TASK BRIEF:
Write out each entry below exactly. Do not include the images.

(Document structure recognition data)
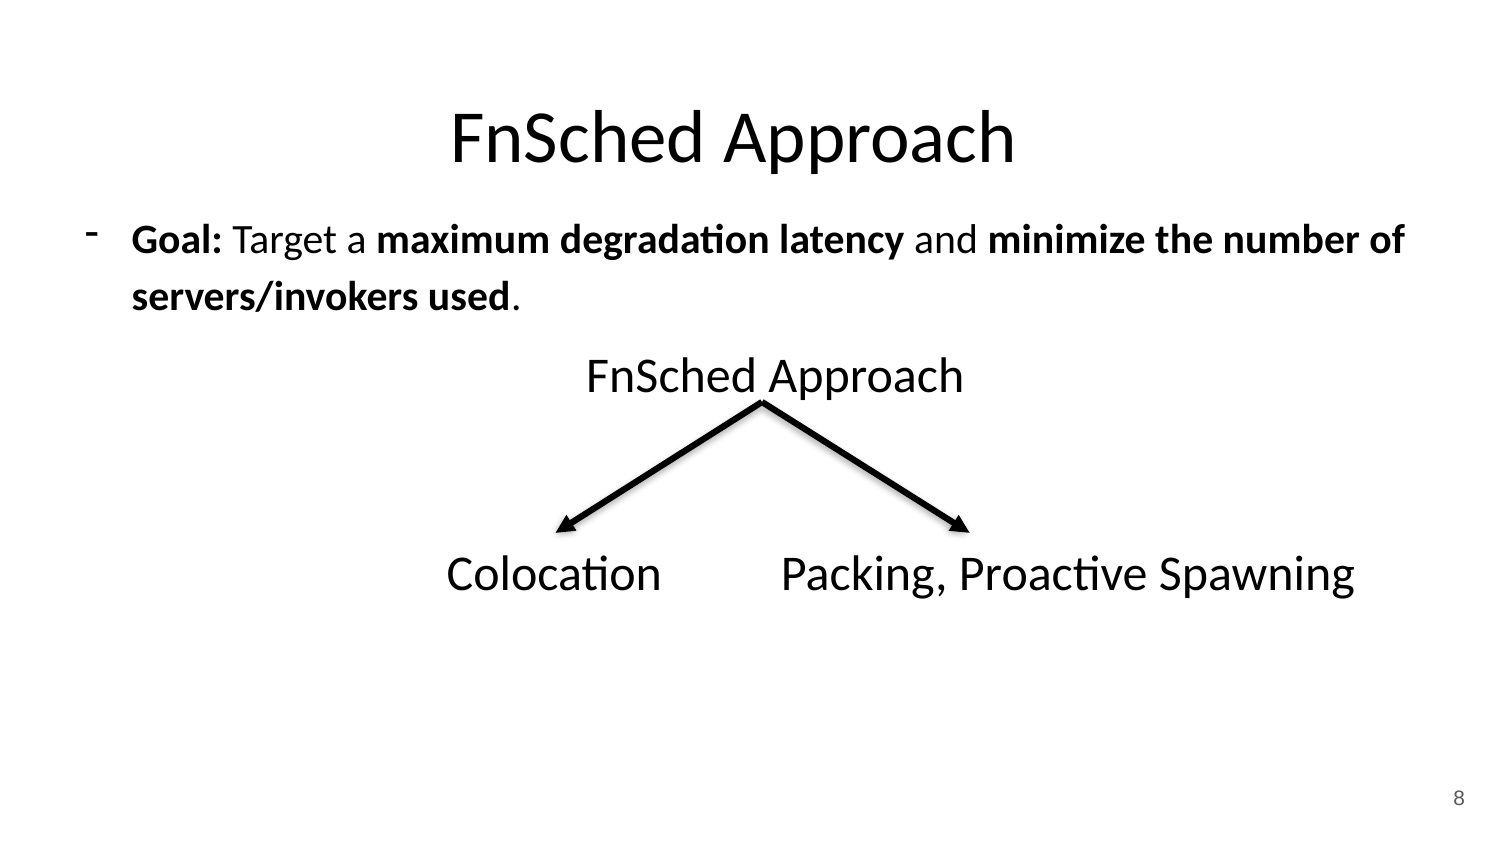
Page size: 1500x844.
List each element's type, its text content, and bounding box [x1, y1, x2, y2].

list Goal: Target a maximum degradation latency and minimize the number of servers/invokers used. [51, 189, 1500, 346]
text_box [761, 401, 1375, 609]
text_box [429, 401, 760, 609]
text_box FnSched Approach [571, 334, 980, 400]
title FnSched Approach [51, 72, 1449, 167]
slide_number 8 [1389, 764, 1480, 830]
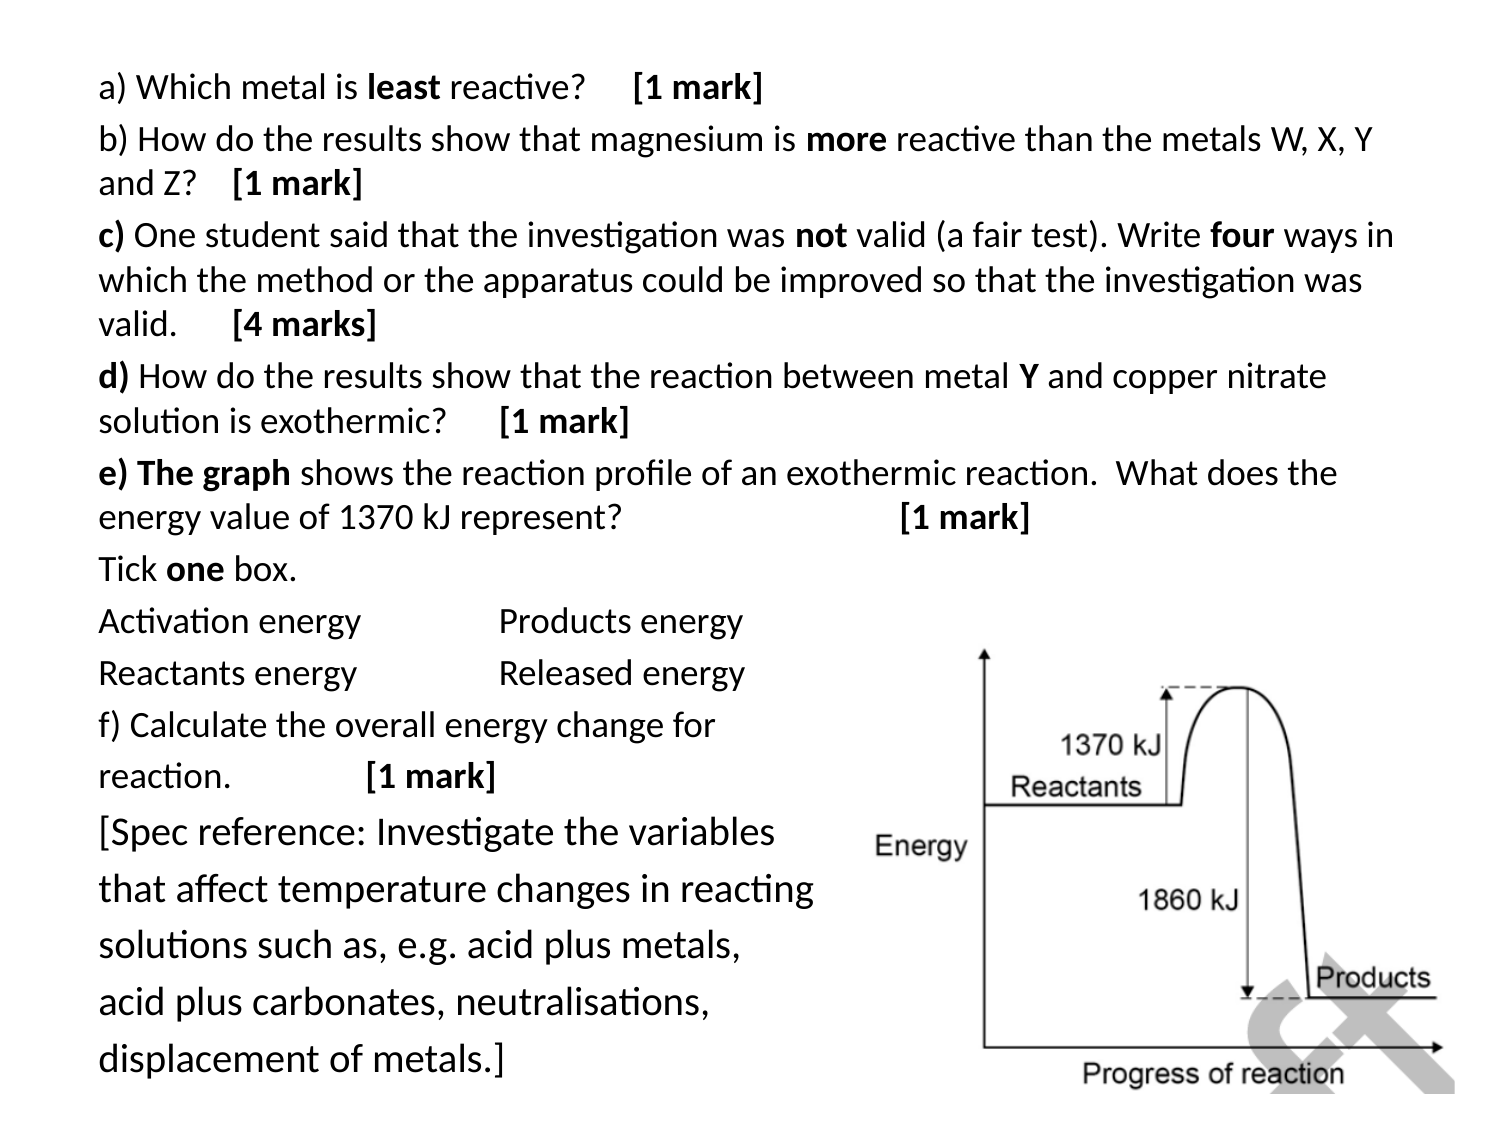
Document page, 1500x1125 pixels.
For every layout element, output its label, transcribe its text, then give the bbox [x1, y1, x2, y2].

list a) Which metal is least reactive? [1 mark] b) How do the results show that magnesium is more reactive than the metals W, X, Y and Z? [1 mark] c) One student said that the investigation was not valid (a fair test). Write four ways in which the method or the apparatus could be improved so that the investigation was valid. [4 marks] d) How do the results show that the reaction between metal Y and copper nitrate solution is exothermic? [1 mark] e) The graph shows the reaction profile of an exothermic reaction. What does the energy value of 1370 kJ represent? [1 mark] Tick one box. Activation energy Products energy Reactants energy Released energy f) Calculate the overall energy change for reaction. [1 mark] [Spec reference: Investigate the variables that affect temperature changes in reacting solutions such as, e.g. acid plus metals, acid plus carbonates, neutralisations, displacement of metals.] [83, 54, 1422, 1094]
picture [867, 643, 1455, 1095]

EXERCISE ANSWER:
Page size: 1500x844.
List each element's type, its text content, and bounding box [x1, y1, x2, y2].

list Goal: Target a maximum degradation latency and minimize the number of servers/invokers used. [51, 189, 1500, 346]
text_box [761, 401, 1375, 609]
text_box [429, 401, 760, 609]
text_box FnSched Approach [571, 334, 980, 400]
title FnSched Approach [51, 72, 1449, 167]
slide_number 8 [1389, 764, 1480, 830]
Document page, 1500x1125 pixels.
For every layout element, output its label, transcribe its text, then give the bbox [x1, y1, x2, y2].

list a) Which metal is least reactive? [1 mark] b) How do the results show that magnesium is more reactive than the metals W, X, Y and Z? [1 mark] c) One student said that the investigation was not valid (a fair test). Write four ways in which the method or the apparatus could be improved so that the investigation was valid. [4 marks] d) How do the results show that the reaction between metal Y and copper nitrate solution is exothermic? [1 mark] e) The graph shows the reaction profile of an exothermic reaction. What does the energy value of 1370 kJ represent? [1 mark] Tick one box. Activation energy Products energy Reactants energy Released energy f) Calculate the overall energy change for reaction. [1 mark] [Spec reference: Investigate the variables that affect temperature changes in reacting solutions such as, e.g. acid plus metals, acid plus carbonates, neutralisations, displacement of metals.] [83, 54, 1422, 1094]
picture [867, 643, 1455, 1095]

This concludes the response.